Having removed myself from a bathroom that reeked of weed, because, well, this is a band that pairs nicely with pot, I looked down upon hundreds of fans who were experiencing a moment – each one unique to them. Unlike the average rock show ranging from punk to stadium filling epics to sweaty indie music where nearly everyone is on the same level – whether punching people in the face, getting lit, singing along out of key or time; doing whatever – you could almost pick out several vibey microcosms within the macrocosm of Yo La Tengo’s. As the cliche goes, a couple near the front were dancing (and making out) like no one was watching. Close to them – since the venue had both seated and standing areas – were the sit-down sober crews. Then there were the drunkards. Truly, there was everyone and everything you might expect within the spectrum of a white crowd minus maybe anyone over 80 or under 18.

Then again, if you’ll let me swivel back because I’m writing this piece, I still viewed the show through the lens of my own experience. In this case, this had me wondering how Yo La Tengo have sustained themselves for so long. What it is that keeps bringing people back time and time again. A lot of that is simply down to writing good music which is an amalgamation of all the good bits of other good bands; some they’ve influenced by virtue of being around so long and others they’ve perhaps been influenced by – the way Dylan can write poetry by finger-picking his way across a fretboard; the hazy, heady-high of Smashing Pumpkins and Slowdive; even – when founding members (and long-running couple who were together before the band started) Ira Kaplan and Georgia Hubley singalong together – stuff like The Beautiful South. At one point there’s even a song (“Mr Tough”) that falls close to the territory of swinging and finger-clicking jive, minus the pomp and the dancing and diversity.

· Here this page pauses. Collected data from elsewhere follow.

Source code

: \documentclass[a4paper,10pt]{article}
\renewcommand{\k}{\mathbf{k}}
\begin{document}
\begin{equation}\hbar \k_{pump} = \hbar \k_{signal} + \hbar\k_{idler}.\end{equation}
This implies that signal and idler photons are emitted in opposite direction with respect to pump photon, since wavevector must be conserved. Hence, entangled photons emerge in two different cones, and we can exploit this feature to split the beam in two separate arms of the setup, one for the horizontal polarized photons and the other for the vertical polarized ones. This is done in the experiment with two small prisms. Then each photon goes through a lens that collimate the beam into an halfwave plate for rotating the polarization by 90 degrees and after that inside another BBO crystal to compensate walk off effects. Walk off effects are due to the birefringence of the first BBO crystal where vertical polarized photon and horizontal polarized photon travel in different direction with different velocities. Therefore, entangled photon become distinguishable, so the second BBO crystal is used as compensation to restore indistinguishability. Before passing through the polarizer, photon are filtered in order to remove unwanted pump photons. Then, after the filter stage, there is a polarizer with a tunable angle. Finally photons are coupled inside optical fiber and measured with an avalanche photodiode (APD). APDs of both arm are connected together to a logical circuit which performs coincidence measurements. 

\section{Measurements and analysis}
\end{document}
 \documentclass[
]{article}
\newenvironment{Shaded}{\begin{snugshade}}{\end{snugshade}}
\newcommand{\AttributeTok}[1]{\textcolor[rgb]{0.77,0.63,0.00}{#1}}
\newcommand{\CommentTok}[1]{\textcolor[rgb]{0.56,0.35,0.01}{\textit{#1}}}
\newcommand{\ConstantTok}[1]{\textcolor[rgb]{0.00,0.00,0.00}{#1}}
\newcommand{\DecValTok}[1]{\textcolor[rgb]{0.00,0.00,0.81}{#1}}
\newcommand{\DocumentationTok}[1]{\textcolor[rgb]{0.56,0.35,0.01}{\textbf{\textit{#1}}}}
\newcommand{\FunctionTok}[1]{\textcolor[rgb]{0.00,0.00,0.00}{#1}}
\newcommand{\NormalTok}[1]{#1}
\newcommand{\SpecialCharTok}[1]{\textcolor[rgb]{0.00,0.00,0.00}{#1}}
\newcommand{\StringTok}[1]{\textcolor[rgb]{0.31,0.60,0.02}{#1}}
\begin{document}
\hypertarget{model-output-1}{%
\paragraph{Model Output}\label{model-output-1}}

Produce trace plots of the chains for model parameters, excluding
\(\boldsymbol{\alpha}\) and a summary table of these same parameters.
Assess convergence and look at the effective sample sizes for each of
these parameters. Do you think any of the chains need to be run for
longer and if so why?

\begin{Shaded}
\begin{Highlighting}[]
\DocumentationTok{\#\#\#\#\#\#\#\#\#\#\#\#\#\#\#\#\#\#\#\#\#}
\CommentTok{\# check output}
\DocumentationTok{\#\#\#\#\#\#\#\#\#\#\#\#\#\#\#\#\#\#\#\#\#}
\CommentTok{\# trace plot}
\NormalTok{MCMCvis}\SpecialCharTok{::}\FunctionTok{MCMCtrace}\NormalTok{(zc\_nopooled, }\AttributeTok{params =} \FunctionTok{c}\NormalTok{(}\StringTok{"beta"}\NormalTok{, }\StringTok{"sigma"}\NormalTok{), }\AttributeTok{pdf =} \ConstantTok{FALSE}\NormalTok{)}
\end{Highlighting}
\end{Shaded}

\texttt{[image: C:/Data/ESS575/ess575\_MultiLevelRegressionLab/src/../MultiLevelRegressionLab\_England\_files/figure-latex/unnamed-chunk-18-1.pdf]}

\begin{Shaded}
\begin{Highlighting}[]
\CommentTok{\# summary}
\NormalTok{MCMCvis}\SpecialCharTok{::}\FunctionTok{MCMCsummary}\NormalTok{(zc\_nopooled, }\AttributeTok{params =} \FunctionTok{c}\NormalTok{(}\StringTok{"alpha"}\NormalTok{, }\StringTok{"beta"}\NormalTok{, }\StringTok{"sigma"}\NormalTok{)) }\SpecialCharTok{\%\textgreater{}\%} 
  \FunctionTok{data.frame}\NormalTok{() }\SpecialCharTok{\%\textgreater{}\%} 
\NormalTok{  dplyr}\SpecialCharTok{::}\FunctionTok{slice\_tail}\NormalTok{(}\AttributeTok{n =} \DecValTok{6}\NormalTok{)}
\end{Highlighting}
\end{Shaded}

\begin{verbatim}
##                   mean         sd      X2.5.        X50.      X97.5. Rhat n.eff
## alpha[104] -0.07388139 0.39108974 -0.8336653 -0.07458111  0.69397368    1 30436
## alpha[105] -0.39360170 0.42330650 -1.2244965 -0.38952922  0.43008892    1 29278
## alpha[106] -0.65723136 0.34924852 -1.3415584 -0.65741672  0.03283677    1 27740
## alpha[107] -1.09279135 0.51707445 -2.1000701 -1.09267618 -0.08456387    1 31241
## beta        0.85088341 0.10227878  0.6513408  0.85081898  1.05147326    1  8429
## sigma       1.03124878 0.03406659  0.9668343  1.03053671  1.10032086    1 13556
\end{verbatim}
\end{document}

Wading through the back catalogue of a band like Yo La Tengo (whose name, btw, is Spanish for “I have it”) is daunting, like picking up an encyclopedia and deciding, ‘hey: let’s start studying today.’ But that’s what makes them an important band. The quintessential critics choice, a cult favourite – the kind of thing you’ll pass onto your children if the world doesn’t burn and you’ve eventually found time to get into their back catalogue. The band didn’t have any support acts for the two London shows. Instead, they played one quieter set, then an interval, then a louder set. I left before they finished, purely because it felt like I’d heard what I already knew: Yo La Tengo make a lot of music – much of which seamlessly slides between genre while still maintaining a dream-like bedrock.

A lot of the people reading this might be thinking, *record store voice* “dude, this is Yo La Tengo. C’mon. Isn’t this obvious?” But I’m still young, there’s a lot of music out there. I have a theory – or if we’re being honest, the world has a theory – that there are gateaway bands. Y’know, stuff like The Strokes or blink-182 or whatever you listened to as a teen that slowly start to open up a new world of music. Then there are the bigger bands, the Radioheads, whatever Creation Records put out in the 80s, some weird thing some weird kid gave you on the back of the bus. Yo La Tengo are a step above all of those. They’re operating in their own league. Days after turning 27, it feels like something I should start getting into. If you haven’t already, then I highly advise you do the same.